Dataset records
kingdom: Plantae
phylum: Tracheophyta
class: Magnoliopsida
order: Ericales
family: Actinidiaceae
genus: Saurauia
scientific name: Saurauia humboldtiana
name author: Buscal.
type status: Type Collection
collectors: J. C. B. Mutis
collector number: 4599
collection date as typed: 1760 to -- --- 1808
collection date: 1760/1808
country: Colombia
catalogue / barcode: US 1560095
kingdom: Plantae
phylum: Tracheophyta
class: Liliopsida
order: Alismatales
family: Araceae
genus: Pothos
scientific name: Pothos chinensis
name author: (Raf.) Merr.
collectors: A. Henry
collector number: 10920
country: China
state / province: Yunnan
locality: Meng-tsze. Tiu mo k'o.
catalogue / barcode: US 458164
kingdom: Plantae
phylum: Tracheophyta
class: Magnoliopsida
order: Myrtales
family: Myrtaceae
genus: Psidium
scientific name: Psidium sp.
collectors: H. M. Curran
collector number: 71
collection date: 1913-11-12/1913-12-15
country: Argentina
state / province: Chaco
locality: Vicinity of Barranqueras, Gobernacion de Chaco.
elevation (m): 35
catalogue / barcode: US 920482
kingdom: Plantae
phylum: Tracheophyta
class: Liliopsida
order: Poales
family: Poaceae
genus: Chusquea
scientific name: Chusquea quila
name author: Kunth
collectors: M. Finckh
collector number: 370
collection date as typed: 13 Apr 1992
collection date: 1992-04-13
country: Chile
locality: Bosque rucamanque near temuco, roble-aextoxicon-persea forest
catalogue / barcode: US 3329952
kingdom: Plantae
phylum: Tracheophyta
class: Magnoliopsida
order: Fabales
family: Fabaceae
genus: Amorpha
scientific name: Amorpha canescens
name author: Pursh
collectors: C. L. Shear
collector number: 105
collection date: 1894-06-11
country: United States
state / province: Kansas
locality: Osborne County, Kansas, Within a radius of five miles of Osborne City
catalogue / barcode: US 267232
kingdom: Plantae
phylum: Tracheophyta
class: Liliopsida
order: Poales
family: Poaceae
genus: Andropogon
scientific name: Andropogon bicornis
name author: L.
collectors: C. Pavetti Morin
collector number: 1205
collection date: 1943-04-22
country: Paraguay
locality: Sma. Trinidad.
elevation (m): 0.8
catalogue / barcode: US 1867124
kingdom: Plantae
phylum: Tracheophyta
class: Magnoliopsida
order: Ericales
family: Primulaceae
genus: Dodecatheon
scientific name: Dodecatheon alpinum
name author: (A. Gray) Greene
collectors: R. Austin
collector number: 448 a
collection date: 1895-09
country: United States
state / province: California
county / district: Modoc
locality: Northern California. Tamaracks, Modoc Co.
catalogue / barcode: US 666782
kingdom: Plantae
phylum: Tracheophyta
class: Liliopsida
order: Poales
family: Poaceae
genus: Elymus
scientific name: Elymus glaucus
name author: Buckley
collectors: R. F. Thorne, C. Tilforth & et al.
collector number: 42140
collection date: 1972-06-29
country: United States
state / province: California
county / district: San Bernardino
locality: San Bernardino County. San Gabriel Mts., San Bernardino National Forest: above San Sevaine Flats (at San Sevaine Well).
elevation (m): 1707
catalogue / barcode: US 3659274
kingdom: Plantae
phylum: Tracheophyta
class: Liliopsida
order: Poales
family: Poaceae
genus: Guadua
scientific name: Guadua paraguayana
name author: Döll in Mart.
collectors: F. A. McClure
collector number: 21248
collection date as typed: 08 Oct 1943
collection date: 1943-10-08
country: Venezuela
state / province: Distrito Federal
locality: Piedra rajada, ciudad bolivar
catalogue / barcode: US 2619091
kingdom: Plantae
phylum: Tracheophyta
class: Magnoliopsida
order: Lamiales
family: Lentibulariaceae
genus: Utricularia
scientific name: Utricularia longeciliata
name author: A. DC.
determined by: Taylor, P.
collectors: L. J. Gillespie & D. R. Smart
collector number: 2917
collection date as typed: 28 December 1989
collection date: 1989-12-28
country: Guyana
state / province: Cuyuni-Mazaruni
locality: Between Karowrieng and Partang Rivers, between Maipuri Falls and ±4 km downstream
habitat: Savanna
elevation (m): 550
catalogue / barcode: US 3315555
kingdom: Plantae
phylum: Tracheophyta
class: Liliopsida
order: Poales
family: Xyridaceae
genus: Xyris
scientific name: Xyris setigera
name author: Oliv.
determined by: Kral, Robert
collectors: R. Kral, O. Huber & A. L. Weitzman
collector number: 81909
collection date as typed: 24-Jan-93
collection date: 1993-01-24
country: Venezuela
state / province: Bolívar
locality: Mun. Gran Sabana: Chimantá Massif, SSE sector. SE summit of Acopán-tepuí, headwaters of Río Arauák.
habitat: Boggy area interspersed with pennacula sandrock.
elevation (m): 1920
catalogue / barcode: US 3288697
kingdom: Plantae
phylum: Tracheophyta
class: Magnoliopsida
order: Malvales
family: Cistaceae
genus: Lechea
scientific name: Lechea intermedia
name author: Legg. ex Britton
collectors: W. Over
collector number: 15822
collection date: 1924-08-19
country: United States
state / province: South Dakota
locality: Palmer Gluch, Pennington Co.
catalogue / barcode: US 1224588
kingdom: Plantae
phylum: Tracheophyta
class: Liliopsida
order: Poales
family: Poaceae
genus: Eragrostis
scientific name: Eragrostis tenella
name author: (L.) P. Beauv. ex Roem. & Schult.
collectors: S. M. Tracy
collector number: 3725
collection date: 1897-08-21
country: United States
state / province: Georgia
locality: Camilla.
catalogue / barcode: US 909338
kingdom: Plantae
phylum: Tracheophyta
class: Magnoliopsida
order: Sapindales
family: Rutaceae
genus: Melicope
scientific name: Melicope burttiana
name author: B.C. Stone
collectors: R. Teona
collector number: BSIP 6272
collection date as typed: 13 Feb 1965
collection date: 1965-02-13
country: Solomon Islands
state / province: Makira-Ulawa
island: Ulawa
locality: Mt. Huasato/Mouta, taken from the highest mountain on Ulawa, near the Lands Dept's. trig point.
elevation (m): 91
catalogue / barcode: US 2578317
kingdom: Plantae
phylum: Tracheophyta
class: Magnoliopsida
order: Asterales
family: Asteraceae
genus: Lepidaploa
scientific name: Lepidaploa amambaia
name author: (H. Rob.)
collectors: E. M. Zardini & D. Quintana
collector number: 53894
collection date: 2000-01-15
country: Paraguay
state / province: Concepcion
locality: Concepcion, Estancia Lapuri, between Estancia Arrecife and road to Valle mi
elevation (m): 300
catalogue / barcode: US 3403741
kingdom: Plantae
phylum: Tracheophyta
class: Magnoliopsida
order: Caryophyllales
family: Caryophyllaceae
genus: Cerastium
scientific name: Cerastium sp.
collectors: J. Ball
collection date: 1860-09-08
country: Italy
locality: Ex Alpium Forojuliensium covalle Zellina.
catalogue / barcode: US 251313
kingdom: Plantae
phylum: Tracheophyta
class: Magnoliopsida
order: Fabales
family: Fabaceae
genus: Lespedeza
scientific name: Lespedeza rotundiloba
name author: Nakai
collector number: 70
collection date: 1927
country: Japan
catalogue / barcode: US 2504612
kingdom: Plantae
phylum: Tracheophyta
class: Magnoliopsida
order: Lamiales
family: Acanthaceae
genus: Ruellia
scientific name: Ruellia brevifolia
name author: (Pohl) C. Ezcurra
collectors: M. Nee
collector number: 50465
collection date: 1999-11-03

TASK STATEMENT: Convert every line above into a two-column CSV with the headers field and value, one row per line. Quote each field and replace any line breaks with spaces.

RESULT:
field,value
"kingdom:","Plantae"
"phylum:","Tracheophyta"
"class:","Magnoliopsida"
"order:","Ericales"
"family:","Actinidiaceae"
"genus:","Saurauia"
"scientific name:","Saurauia humboldtiana"
"name author:","Buscal."
"type status:","Type Collection"
"collectors:","J. C. B. Mutis"
"collector number:","4599"
"collection date as typed:","1760 to -- --- 1808"
"collection date:","1760/1808"
"country:","Colombia"
"catalogue / barcode:","US 1560095"
"kingdom:","Plantae"
"phylum:","Tracheophyta"
"class:","Liliopsida"
"order:","Alismatales"
"family:","Araceae"
"genus:","Pothos"
"scientific name:","Pothos chinensis"
"name author:","(Raf.) Merr."
"collectors:","A. Henry"
"collector number:","10920"
"country:","China"
"state / province:","Yunnan"
"locality:","Meng-tsze. Tiu mo k'o."
"catalogue / barcode:","US 458164"
"kingdom:","Plantae"
"phylum:","Tracheophyta"
"class:","Magnoliopsida"
"order:","Myrtales"
"family:","Myrtaceae"
"genus:","Psidium"
"scientific name:","Psidium sp."
"collectors:","H. M. Curran"
"collector number:","71"
"collection date:","1913-11-12/1913-12-15"
"country:","Argentina"
"state / province:","Chaco"
"locality:","Vicinity of Barranqueras, Gobernacion de Chaco."
"elevation (m):","35"
"catalogue / barcode:","US 920482"
"kingdom:","Plantae"
"phylum:","Tracheophyta"
"class:","Liliopsida"
"order:","Poales"
"family:","Poaceae"
"genus:","Chusquea"
"scientific name:","Chusquea quila"
"name author:","Kunth"
"collectors:","M. Finckh"
"collector number:","370"
"collection date as typed:","13 Apr 1992"
"collection date:","1992-04-13"
"country:","Chile"
"locality:","Bosque rucamanque near temuco, roble-aextoxicon-persea forest"
"catalogue / barcode:","US 3329952"
"kingdom:","Plantae"
"phylum:","Tracheophyta"
"class:","Magnoliopsida"
"order:","Fabales"
"family:","Fabaceae"
"genus:","Amorpha"
"scientific name:","Amorpha canescens"
"name author:","Pursh"
"collectors:","C. L. Shear"
"collector number:","105"
"collection date:","1894-06-11"
"country:","United States"
"state / province:","Kansas"
"locality:","Osborne County, Kansas, Within a radius of five miles of Osborne City"
"catalogue / barcode:","US 267232"
"kingdom:","Plantae"
"phylum:","Tracheophyta"
"class:","Liliopsida"
"order:","Poales"
"family:","Poaceae"
"genus:","Andropogon"
"scientific name:","Andropogon bicornis"
"name author:","L."
"collectors:","C. Pavetti Morin"
"collector number:","1205"
"collection date:","1943-04-22"
"country:","Paraguay"
"locality:","Sma. Trinidad."
"elevation (m):","0.8"
"catalogue / barcode:","US 1867124"
"kingdom:","Plantae"
"phylum:","Tracheophyta"
"class:","Magnoliopsida"
"order:","Ericales"
"family:","Primulaceae"
"genus:","Dodecatheon"
"scientific name:","Dodecatheon alpinum"
"name author:","(A. Gray) Greene"
"collectors:","R. Austin"
"collector number:","448 a"
"collection date:","1895-09"
"country:","United States"
"state / province:","California"
"county / district:","Modoc"
"locality:","Northern California. Tamaracks, Modoc Co."
"catalogue / barcode:","US 666782"
"kingdom:","Plantae"
"phylum:","Tracheophyta"
"class:","Liliopsida"
"order:","Poales"
"family:","Poaceae"
"genus:","Elymus"
"scientific name:","Elymus glaucus"
"name author:","Buckley"
"collectors:","R. F. Thorne, C. Tilforth & et al."
"collector number:","42140"
"collection date:","1972-06-29"
"country:","United States"
"state / province:","California"
"county / district:","San Bernardino"
"locality:","San Bernardino County. San Gabriel Mts., San Bernardino National Forest: above San Sevaine Flats (at San Sevaine Well)."
"elevation (m):","1707"
"catalogue / barcode:","US 3659274"
"kingdom:","Plantae"
"phylum:","Tracheophyta"
"class:","Liliopsida"
"order:","Poales"
"family:","Poaceae"
"genus:","Guadua"
"scientific name:","Guadua paraguayana"
"name author:","Döll in Mart."
"collectors:","F. A. McClure"
"collector number:","21248"
"collection date as typed:","08 Oct 1943"
"collection date:","1943-10-08"
"country:","Venezuela"
"state / province:","Distrito Federal"
"locality:","Piedra rajada, ciudad bolivar"
"catalogue / barcode:","US 2619091"
"kingdom:","Plantae"
"phylum:","Tracheophyta"
"class:","Magnoliopsida"
"order:","Lamiales"
"family:","Lentibulariaceae"
"genus:","Utricularia"
"scientific name:","Utricularia longeciliata"
"name author:","A. DC."
"determined by:","Taylor, P."
"collectors:","L. J. Gillespie & D. R. Smart"
"collector number:","2917"
"collection date as typed:","28 December 1989"
"collection date:","1989-12-28"
"country:","Guyana"
"state / province:","Cuyuni-Mazaruni"
"locality:","Between Karowrieng and Partang Rivers, between Maipuri Falls and ±4 km downstream"
"habitat:","Savanna"
"elevation (m):","550"
"catalogue / barcode:","US 3315555"
"kingdom:","Plantae"
"phylum:","Tracheophyta"
"class:","Liliopsida"
"order:","Poales"
"family:","Xyridaceae"
"genus:","Xyris"
"scientific name:","Xyris setigera"
"name author:","Oliv."
"determined by:","Kral, Robert"
"collectors:","R. Kral, O. Huber & A. L. Weitzman"
"collector number:","81909"
"collection date as typed:","24-Jan-93"
"collection date:","1993-01-24"
"country:","Venezuela"
"state / province:","Bolívar"
"locality:","Mun. Gran Sabana: Chimantá Massif, SSE sector. SE summit of Acopán-tepuí, headwaters of Río Arauák."
"habitat:","Boggy area interspersed with pennacula sandrock."
"elevation (m):","1920"
"catalogue / barcode:","US 3288697"
"kingdom:","Plantae"
"phylum:","Tracheophyta"
"class:","Magnoliopsida"
"order:","Malvales"
"family:","Cistaceae"
"genus:","Lechea"
"scientific name:","Lechea intermedia"
"name author:","Legg. ex Britton"
"collectors:","W. Over"
"collector number:","15822"
"collection date:","1924-08-19"
"country:","United States"
"state / province:","South Dakota"
"locality:","Palmer Gluch, Pennington Co."
"catalogue / barcode:","US 1224588"
"kingdom:","Plantae"
"phylum:","Tracheophyta"
"class:","Liliopsida"
"order:","Poales"
"family:","Poaceae"
"genus:","Eragrostis"
"scientific name:","Eragrostis tenella"
"name author:","(L.) P. Beauv. ex Roem. & Schult."
"collectors:","S. M. Tracy"
"collector number:","3725"
"collection date:","1897-08-21"
"country:","United States"
"state / province:","Georgia"
"locality:","Camilla."
"catalogue / barcode:","US 909338"
"kingdom:","Plantae"
"phylum:","Tracheophyta"
"class:","Magnoliopsida"
"order:","Sapindales"
"family:","Rutaceae"
"genus:","Melicope"
"scientific name:","Melicope burttiana"
"name author:","B.C. Stone"
"collectors:","R. Teona"
"collector number:","BSIP 6272"
"collection date as typed:","13 Feb 1965"
"collection date:","1965-02-13"
"country:","Solomon Islands"
"state / province:","Makira-Ulawa"
"island:","Ulawa"
"locality:","Mt. Huasato/Mouta, taken from the highest mountain on Ulawa, near the Lands Dept's. trig point."
"elevation (m):","91"
"catalogue / barcode:","US 2578317"
"kingdom:","Plantae"
"phylum:","Tracheophyta"
"class:","Magnoliopsida"
"order:","Asterales"
"family:","Asteraceae"
"genus:","Lepidaploa"
"scientific name:","Lepidaploa amambaia"
"name author:","(H. Rob.)"
"collectors:","E. M. Zardini & D. Quintana"
"collector number:","53894"
"collection date:","2000-01-15"
"country:","Paraguay"
"state / province:","Concepcion"
"locality:","Concepcion, Estancia Lapuri, between Estancia Arrecife and road to Valle mi"
"elevation (m):","300"
"catalogue / barcode:","US 3403741"
"kingdom:","Plantae"
"phylum:","Tracheophyta"
"class:","Magnoliopsida"
"order:","Caryophyllales"
"family:","Caryophyllaceae"
"genus:","Cerastium"
"scientific name:","Cerastium sp."
"collectors:","J. Ball"
"collection date:","1860-09-08"
"country:","Italy"
"locality:","Ex Alpium Forojuliensium covalle Zellina."
"catalogue / barcode:","US 251313"
"kingdom:","Plantae"
"phylum:","Tracheophyta"
"class:","Magnoliopsida"
"order:","Fabales"
"family:","Fabaceae"
"genus:","Lespedeza"
"scientific name:","Lespedeza rotundiloba"
"name author:","Nakai"
"collector number:","70"
"collection date:","1927"
"country:","Japan"
"catalogue / barcode:","US 2504612"
"kingdom:","Plantae"
"phylum:","Tracheophyta"
"class:","Magnoliopsida"
"order:","Lamiales"
"family:","Acanthaceae"
"genus:","Ruellia"
"scientific name:","Ruellia brevifolia"
"name author:","(Pohl) C. Ezcurra"
"collectors:","M. Nee"
"collector number:","50465"
"collection date:","1999-11-03"